— WHAT IS EXPECTED —
With all images left out, restate the records below exactly as written.

— LISTED RECORDS —

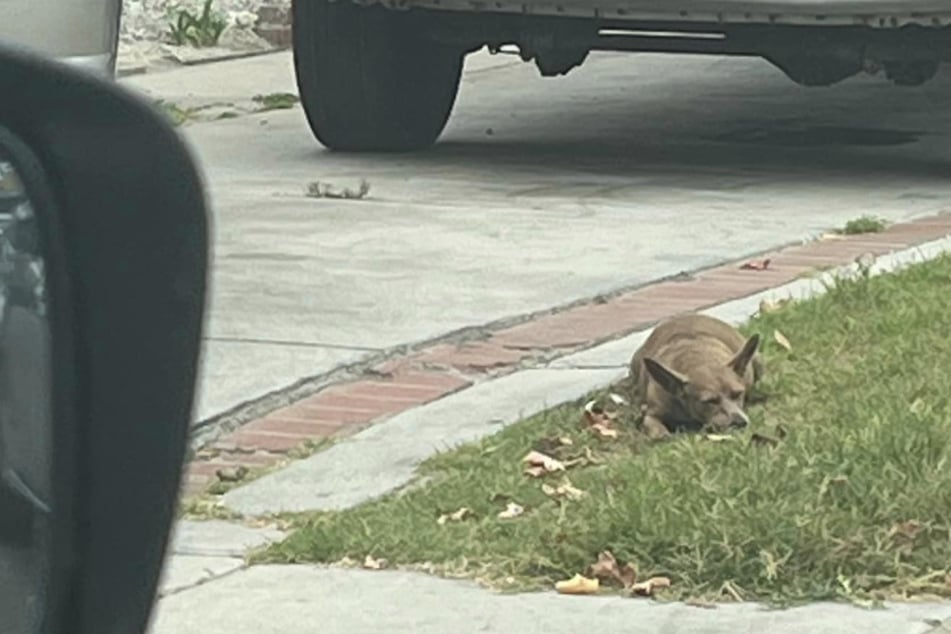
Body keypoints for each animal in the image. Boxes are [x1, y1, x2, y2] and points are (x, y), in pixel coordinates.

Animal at [632, 312, 768, 440]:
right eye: (710, 401)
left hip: (757, 360)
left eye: (738, 394)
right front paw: (662, 433)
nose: (740, 422)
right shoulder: (652, 412)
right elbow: (654, 425)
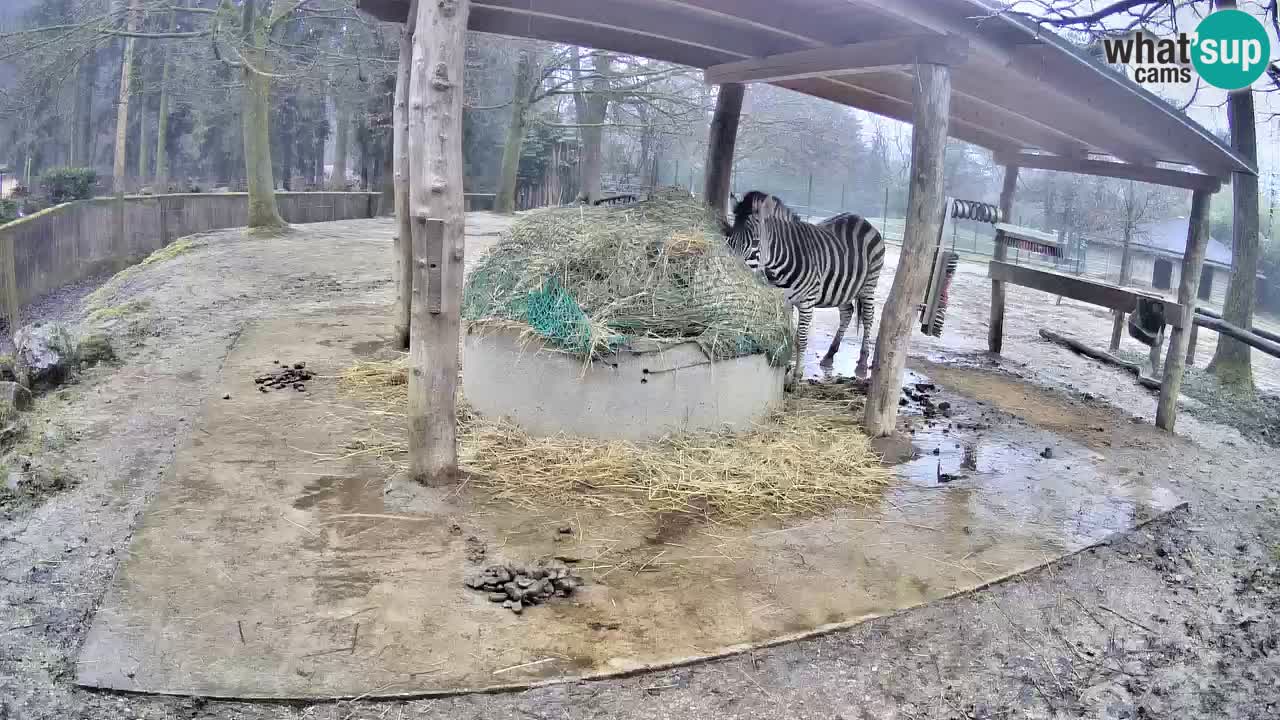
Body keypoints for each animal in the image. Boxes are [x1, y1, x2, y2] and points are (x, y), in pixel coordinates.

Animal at [722, 191, 886, 388]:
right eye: (730, 240)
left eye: (755, 243)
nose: (734, 278)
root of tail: (862, 220)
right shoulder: (785, 300)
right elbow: (790, 336)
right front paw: (786, 368)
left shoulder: (807, 303)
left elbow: (801, 338)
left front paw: (796, 376)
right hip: (843, 288)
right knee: (847, 312)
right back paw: (829, 355)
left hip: (869, 284)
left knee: (868, 317)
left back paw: (862, 362)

— TASK SOLUTION —
Body keypoints for each animal in the image. Boxes are [x1, y1, x2, y2] and points are (x, y), in pixel coordinates.

Animal at [632, 312, 768, 440]:
right eye: (710, 401)
left hip: (757, 360)
left eye: (738, 394)
right front paw: (662, 433)
nose: (740, 422)
right shoulder: (652, 412)
right elbow: (654, 425)
Body keypoints for each animal in the image. Boxes are [x1, y1, x2, y2] and points are (x, y), in pixel coordinates.

Animal at [722, 191, 886, 388]:
right eye: (730, 240)
left eye: (755, 243)
nose: (734, 278)
root of tail: (862, 220)
right shoulder: (785, 300)
right elbow: (790, 336)
right front paw: (786, 368)
left shoulder: (807, 303)
left elbow: (801, 338)
left front paw: (796, 376)
right hip: (843, 288)
right knee: (847, 312)
right back paw: (829, 355)
left hip: (869, 284)
left knee: (868, 317)
left back paw: (862, 362)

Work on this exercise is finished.